Generalized conditional expectations for quantum retrodiction and smoothing

TL;DR

This paper introduces a unified formalism for quantum retrodiction and smoothing, generalizing previous methods and providing a robust foundation for quantum inference involving incompatible observables.

Contribution

It proposes a comprehensive formalism that unifies various quantum inference techniques, extending their applicability and theoretical foundation.

Findings

Unifies multiple quantum inference methods into a single formalism

Provides a well-defined distance measure for incompatible observables

Extends the theoretical foundation beyond nondemolition principles

Abstract

The inference of a hidden variable's historical value, based on observations before and after the fact, is a controversial subject in quantum mechanics.
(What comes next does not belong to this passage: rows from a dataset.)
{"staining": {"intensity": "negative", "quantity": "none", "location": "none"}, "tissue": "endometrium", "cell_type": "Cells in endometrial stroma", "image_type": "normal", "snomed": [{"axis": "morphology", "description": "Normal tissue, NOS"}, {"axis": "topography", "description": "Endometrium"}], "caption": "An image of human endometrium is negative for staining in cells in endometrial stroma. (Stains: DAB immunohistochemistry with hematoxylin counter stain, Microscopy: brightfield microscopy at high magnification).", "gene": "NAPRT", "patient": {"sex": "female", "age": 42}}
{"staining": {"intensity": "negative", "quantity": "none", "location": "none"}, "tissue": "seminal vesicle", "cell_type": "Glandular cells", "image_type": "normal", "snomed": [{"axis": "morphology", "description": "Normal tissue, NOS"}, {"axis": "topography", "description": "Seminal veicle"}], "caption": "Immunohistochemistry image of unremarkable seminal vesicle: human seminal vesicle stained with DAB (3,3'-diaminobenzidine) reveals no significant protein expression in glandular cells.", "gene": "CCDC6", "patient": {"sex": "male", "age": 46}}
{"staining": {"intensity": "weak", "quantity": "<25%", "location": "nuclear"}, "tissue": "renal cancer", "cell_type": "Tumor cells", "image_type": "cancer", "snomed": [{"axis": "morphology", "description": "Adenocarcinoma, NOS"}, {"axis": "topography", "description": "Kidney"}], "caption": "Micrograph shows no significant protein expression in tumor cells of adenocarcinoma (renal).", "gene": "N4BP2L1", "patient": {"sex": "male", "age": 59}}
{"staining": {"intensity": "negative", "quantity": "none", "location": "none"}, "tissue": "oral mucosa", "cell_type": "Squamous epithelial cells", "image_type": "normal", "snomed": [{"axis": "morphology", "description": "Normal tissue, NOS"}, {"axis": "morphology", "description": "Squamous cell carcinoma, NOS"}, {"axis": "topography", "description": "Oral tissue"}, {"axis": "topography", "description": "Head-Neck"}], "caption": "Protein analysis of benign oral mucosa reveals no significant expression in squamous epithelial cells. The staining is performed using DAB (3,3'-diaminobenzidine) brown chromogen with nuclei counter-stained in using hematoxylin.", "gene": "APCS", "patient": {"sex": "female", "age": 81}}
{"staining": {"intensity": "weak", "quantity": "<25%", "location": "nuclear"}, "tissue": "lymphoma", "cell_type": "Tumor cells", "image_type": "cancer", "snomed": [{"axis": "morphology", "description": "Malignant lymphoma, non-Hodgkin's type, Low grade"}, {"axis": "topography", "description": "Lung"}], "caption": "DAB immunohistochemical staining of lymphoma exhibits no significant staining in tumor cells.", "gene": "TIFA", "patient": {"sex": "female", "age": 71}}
Here I address the controversy by proposing a formalism that unifies and generalizes some of the previous proposals for the task, including the quantum minimum-mean-square-error estimators proposed by Ohki, the generalized conditional expectation proposed by Accardi and Cecchini, the quantum smoothing theory proposed by Tsang, the optimal observables for parameter estimation proposed by Personick, Belavkin, and Grishanin, and the weak values proposed by Aharonov, Albert, and Vaidman. The formalism is based on Ohki's suggestion of a distance between two observables in the Heisenberg picture, which remains well defined for incompatible observables and serves as a more general foundation for quantum inference than Belavkin's nondemolition principle.